Data shown:
»»

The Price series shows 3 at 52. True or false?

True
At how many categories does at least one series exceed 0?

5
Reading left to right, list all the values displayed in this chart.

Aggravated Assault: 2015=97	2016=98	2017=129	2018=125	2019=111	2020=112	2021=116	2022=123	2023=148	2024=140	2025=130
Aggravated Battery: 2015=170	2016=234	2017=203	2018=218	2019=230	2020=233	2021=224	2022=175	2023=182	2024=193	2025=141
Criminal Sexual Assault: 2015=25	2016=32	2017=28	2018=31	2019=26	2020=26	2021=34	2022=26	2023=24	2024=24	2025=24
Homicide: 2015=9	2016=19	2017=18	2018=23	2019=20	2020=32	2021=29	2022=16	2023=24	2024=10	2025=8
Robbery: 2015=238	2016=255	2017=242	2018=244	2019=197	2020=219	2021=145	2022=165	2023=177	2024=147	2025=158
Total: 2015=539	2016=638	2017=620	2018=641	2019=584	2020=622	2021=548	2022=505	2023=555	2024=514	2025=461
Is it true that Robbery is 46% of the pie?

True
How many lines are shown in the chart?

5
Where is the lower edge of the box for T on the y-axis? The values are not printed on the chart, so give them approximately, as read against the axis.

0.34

««
»»

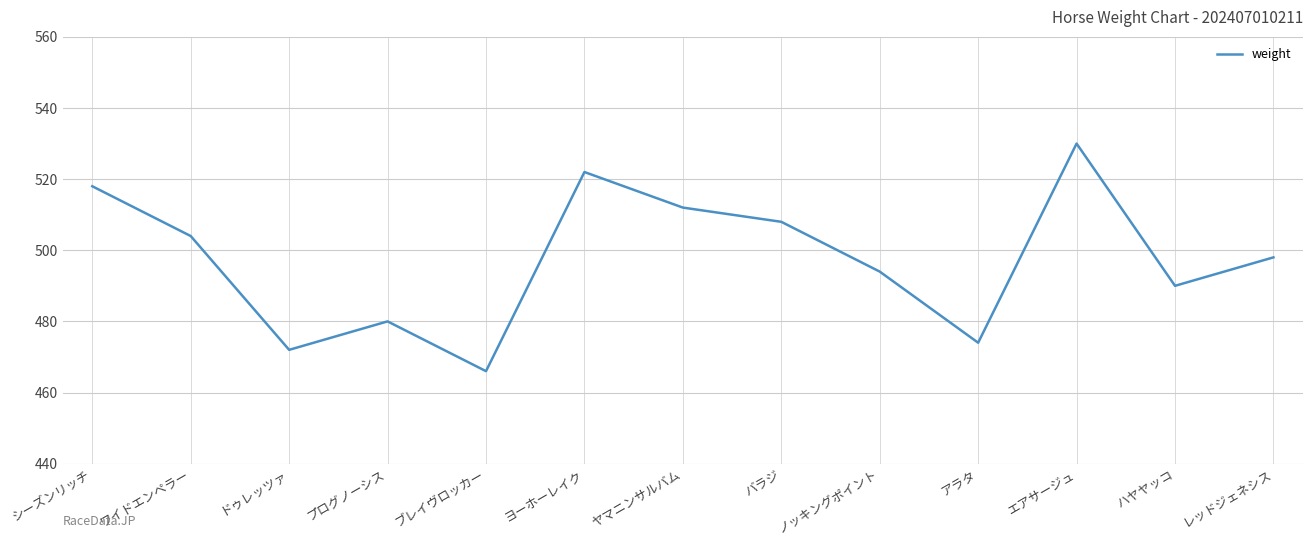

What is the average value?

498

««
»»

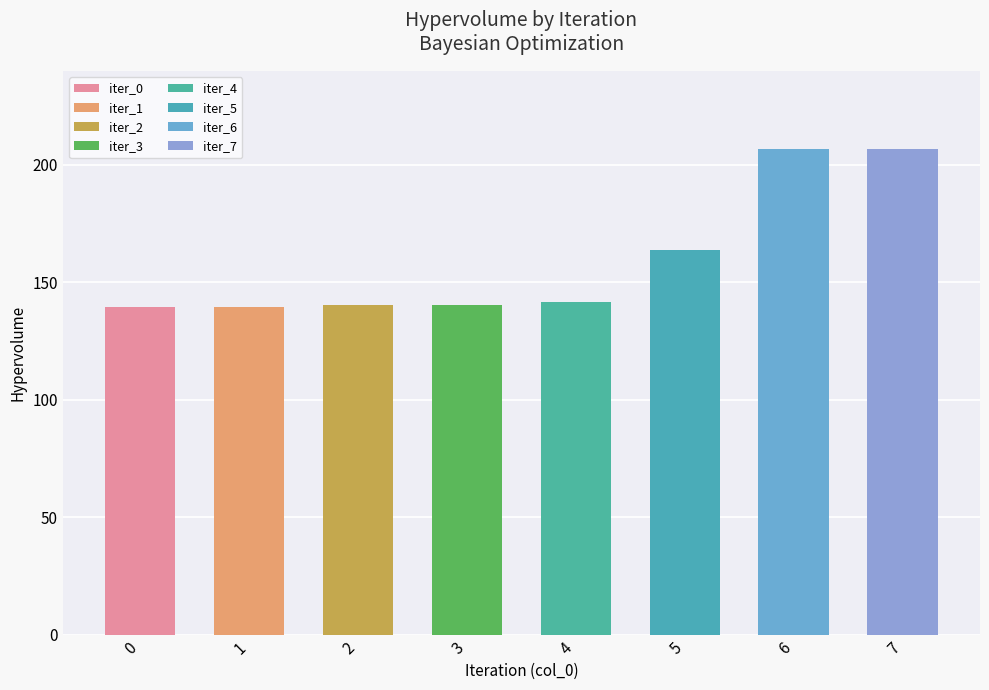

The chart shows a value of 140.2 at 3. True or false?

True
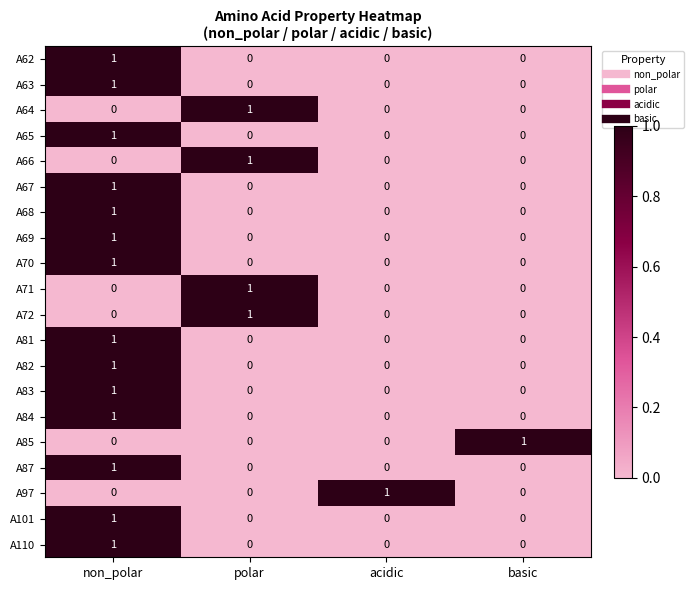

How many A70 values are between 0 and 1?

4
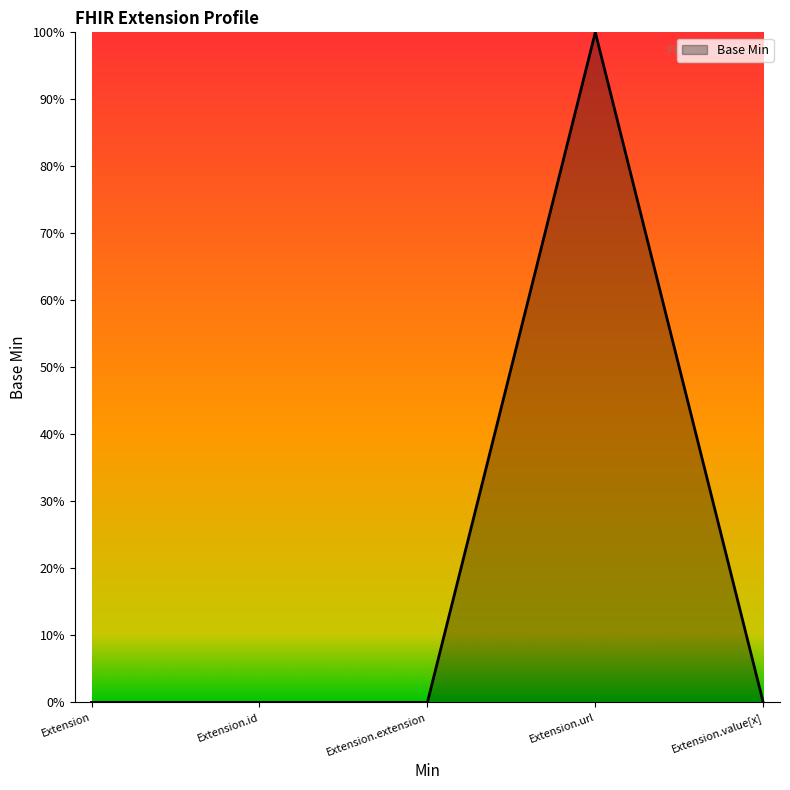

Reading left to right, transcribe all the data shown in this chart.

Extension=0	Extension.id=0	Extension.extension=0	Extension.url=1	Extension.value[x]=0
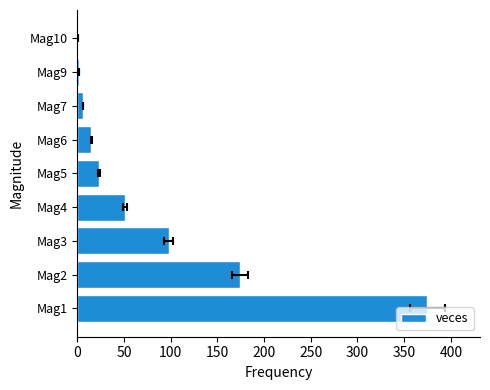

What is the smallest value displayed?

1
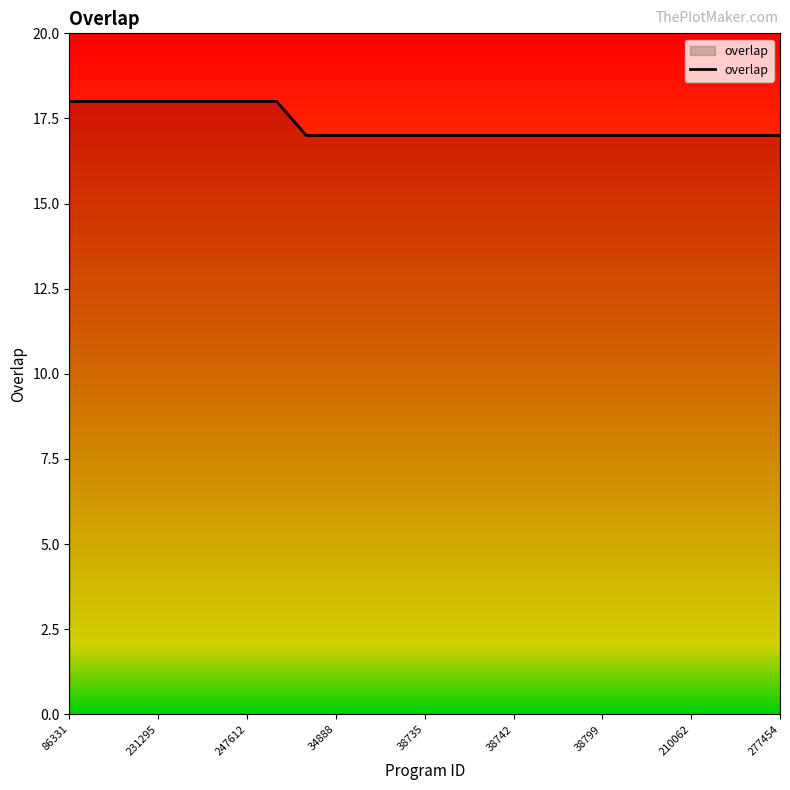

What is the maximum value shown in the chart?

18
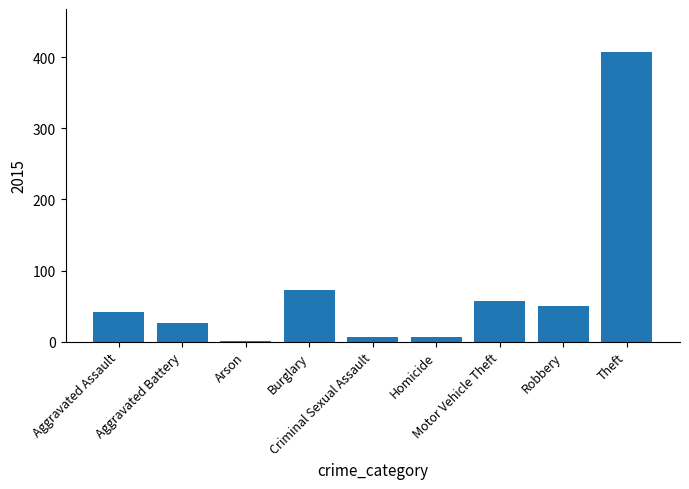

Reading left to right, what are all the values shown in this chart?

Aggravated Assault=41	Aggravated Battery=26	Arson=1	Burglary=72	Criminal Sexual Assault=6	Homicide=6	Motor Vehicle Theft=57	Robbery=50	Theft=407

««

Required work:
Count the lines in the records above that contain the word "Criminal", and reply with the number only.

Result for this exercise:
2